▶ Try it: For the data below, restate word for word only the lines from the line containing "right hip: (325, 163)" through the line containing "left ankle: (94, 478)", both ends included.

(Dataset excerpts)

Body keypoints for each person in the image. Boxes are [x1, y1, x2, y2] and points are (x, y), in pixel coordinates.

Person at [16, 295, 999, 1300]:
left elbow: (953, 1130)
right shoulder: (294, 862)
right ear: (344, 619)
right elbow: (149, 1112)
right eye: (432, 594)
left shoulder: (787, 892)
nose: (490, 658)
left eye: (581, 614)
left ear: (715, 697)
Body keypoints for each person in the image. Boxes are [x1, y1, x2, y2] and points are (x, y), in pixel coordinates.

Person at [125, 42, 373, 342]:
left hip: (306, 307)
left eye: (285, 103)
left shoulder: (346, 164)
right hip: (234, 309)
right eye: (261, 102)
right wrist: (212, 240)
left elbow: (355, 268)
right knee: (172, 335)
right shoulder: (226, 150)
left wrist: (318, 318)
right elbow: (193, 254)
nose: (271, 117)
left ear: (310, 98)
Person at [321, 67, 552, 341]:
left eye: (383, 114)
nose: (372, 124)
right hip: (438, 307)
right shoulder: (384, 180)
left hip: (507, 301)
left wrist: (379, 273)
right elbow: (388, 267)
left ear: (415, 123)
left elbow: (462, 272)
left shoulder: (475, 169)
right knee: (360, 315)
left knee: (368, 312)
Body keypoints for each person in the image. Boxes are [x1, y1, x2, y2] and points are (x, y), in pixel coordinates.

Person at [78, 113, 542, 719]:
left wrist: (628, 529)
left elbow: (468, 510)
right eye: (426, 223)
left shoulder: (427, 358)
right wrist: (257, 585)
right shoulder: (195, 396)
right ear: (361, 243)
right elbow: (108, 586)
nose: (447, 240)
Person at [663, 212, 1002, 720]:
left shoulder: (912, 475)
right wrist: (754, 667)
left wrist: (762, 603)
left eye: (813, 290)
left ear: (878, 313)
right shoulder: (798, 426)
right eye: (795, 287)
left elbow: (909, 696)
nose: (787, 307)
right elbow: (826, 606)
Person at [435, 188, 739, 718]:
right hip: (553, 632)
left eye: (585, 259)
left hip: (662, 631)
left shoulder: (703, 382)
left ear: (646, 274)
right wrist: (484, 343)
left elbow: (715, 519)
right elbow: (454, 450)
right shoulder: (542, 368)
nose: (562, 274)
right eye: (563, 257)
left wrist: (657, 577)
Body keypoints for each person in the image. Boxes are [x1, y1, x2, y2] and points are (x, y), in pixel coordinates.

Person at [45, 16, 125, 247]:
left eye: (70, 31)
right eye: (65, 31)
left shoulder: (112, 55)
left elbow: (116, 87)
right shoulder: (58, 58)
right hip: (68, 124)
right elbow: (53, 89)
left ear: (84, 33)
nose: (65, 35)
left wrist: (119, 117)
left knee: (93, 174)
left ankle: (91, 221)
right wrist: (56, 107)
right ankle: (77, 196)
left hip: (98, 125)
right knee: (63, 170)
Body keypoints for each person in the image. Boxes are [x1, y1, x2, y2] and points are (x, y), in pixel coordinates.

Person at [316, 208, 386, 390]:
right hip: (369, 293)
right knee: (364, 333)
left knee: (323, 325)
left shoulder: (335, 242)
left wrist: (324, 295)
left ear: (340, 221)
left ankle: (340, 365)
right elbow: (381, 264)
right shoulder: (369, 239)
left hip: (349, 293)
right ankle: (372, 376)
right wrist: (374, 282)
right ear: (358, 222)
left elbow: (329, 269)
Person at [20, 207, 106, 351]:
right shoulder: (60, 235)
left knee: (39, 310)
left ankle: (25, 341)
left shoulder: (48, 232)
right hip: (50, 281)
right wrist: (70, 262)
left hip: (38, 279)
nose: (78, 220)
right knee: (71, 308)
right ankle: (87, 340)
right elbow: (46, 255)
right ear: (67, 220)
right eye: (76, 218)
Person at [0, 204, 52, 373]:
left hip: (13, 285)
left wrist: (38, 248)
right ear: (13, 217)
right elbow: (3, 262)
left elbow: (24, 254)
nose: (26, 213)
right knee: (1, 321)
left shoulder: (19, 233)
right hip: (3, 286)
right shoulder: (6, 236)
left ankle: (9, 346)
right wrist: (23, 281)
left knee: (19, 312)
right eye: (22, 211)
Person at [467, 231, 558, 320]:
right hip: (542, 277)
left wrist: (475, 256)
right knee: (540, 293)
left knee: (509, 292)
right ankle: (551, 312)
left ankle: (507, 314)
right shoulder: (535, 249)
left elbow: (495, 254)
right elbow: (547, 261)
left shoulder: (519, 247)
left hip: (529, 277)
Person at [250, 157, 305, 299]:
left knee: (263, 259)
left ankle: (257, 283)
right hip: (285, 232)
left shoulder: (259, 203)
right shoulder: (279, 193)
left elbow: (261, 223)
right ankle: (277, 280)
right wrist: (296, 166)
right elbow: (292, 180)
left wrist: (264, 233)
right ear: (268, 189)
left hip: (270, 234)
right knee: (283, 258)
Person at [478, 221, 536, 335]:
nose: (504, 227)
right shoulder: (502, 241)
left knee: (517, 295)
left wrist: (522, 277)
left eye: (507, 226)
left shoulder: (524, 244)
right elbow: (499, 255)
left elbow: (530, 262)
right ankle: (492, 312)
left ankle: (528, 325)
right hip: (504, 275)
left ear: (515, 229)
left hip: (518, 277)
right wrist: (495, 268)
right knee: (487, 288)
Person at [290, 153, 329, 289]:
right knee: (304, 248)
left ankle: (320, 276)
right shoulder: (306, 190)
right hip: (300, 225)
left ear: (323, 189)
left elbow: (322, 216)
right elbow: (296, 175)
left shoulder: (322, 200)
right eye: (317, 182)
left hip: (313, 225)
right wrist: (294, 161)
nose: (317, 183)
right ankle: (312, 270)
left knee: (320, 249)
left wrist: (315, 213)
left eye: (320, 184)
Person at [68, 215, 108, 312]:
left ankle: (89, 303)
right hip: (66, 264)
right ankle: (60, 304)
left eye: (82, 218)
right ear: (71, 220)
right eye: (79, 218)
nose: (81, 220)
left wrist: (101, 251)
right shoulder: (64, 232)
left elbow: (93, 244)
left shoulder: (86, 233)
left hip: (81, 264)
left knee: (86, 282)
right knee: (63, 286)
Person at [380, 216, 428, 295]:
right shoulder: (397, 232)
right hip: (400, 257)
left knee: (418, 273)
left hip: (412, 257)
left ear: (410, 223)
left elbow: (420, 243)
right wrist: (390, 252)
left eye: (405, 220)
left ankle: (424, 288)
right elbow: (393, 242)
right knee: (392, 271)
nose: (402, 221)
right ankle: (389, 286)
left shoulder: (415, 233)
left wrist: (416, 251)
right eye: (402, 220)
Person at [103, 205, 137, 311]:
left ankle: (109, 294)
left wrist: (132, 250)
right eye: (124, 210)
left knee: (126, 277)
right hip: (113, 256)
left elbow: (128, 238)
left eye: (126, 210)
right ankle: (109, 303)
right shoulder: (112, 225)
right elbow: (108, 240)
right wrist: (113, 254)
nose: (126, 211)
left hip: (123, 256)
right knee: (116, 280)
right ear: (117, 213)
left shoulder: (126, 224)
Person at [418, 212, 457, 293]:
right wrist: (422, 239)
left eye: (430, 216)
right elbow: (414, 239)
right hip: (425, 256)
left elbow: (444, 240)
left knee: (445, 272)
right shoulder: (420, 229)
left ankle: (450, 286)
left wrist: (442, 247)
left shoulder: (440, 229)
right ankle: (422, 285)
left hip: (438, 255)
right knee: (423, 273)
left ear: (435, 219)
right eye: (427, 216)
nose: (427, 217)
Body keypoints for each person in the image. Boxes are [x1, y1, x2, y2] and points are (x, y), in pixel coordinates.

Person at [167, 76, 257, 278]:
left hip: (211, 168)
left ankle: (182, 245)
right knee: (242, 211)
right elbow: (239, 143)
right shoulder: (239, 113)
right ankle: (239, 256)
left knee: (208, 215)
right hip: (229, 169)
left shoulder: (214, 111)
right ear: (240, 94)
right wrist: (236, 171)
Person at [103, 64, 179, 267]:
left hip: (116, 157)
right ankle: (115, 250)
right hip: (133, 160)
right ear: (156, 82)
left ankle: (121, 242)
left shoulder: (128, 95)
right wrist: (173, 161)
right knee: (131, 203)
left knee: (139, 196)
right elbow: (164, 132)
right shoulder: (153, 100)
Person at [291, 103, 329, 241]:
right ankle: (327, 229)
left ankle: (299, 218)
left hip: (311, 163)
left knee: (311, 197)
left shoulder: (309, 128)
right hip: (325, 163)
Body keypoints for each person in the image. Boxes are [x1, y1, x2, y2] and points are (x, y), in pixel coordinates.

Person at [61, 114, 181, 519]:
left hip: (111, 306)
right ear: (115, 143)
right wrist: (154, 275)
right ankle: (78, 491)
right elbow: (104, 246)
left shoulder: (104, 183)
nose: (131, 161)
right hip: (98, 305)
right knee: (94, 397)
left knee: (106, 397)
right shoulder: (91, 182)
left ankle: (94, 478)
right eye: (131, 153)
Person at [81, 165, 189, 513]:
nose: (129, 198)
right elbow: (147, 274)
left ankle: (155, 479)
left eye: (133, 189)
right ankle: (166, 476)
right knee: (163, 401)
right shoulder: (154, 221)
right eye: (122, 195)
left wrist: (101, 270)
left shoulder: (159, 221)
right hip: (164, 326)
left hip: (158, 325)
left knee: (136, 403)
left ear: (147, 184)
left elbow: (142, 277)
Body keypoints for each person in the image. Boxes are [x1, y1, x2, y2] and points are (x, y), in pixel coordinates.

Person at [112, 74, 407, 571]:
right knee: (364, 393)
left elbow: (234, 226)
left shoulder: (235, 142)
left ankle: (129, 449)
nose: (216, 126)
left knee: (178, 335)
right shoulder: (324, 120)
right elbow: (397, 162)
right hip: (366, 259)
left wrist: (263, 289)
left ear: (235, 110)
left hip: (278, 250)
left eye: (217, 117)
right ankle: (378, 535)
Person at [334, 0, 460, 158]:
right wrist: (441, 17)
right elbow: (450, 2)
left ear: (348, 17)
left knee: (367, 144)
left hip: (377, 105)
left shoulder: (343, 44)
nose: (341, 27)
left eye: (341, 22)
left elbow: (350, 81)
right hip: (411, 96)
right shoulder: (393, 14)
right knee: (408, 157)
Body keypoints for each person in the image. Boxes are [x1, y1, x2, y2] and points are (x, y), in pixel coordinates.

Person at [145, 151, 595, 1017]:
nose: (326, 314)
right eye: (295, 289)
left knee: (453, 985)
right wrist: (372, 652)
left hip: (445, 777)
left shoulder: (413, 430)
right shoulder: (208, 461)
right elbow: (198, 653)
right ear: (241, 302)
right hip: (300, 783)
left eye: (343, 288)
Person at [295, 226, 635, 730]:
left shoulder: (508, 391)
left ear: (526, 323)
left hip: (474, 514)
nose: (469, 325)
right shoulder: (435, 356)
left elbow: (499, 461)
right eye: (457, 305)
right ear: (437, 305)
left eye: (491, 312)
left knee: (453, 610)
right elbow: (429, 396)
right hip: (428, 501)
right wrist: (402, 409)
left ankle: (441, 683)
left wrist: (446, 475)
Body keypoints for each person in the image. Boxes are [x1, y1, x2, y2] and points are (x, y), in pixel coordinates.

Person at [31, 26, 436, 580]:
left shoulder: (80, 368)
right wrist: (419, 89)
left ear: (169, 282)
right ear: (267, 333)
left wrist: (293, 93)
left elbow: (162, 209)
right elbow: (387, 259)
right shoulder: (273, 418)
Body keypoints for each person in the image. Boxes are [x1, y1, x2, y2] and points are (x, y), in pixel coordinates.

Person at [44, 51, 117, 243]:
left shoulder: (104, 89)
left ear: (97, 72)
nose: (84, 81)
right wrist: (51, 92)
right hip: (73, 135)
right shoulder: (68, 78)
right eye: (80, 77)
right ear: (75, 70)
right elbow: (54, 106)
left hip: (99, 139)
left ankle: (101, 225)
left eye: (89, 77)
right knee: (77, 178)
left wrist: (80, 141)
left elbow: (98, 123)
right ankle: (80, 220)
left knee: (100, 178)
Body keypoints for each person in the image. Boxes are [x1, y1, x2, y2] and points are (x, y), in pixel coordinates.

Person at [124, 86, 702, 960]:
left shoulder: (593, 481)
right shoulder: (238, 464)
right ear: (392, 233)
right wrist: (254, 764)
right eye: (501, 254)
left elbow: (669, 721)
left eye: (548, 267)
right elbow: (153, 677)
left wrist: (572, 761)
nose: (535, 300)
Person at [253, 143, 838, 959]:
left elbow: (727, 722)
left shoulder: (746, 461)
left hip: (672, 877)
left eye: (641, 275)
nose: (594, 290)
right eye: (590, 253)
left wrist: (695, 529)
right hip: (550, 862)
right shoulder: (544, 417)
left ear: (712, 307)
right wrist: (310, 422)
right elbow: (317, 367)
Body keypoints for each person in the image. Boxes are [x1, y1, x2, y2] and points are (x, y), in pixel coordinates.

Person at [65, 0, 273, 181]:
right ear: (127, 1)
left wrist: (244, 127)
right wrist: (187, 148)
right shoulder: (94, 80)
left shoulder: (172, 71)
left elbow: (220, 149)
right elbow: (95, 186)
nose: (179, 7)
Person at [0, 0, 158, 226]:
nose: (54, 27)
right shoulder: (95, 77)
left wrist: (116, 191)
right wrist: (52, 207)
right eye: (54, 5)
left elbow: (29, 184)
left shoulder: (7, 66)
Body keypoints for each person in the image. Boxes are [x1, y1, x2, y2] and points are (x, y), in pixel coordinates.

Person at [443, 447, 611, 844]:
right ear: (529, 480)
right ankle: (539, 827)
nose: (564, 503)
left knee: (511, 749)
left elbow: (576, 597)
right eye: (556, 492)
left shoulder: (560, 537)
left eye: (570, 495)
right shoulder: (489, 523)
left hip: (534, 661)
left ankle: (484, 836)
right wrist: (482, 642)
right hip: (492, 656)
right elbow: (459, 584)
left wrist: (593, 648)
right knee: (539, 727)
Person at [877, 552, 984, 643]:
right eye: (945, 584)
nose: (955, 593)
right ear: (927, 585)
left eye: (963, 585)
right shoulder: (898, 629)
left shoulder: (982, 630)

▶ Answer space:
right hip: (325, 163)
Body keypoints for each person in the image. Boxes are [x1, y1, x2, y2] and points are (x, y), in pixel coordinates.

Person at [61, 114, 181, 519]:
left hip: (111, 306)
right ear: (115, 143)
right wrist: (154, 275)
right ankle: (78, 491)
right elbow: (104, 246)
left shoulder: (104, 183)
nose: (131, 161)
right hip: (98, 305)
right knee: (94, 397)
left knee: (106, 397)
right shoulder: (91, 182)
left ankle: (94, 478)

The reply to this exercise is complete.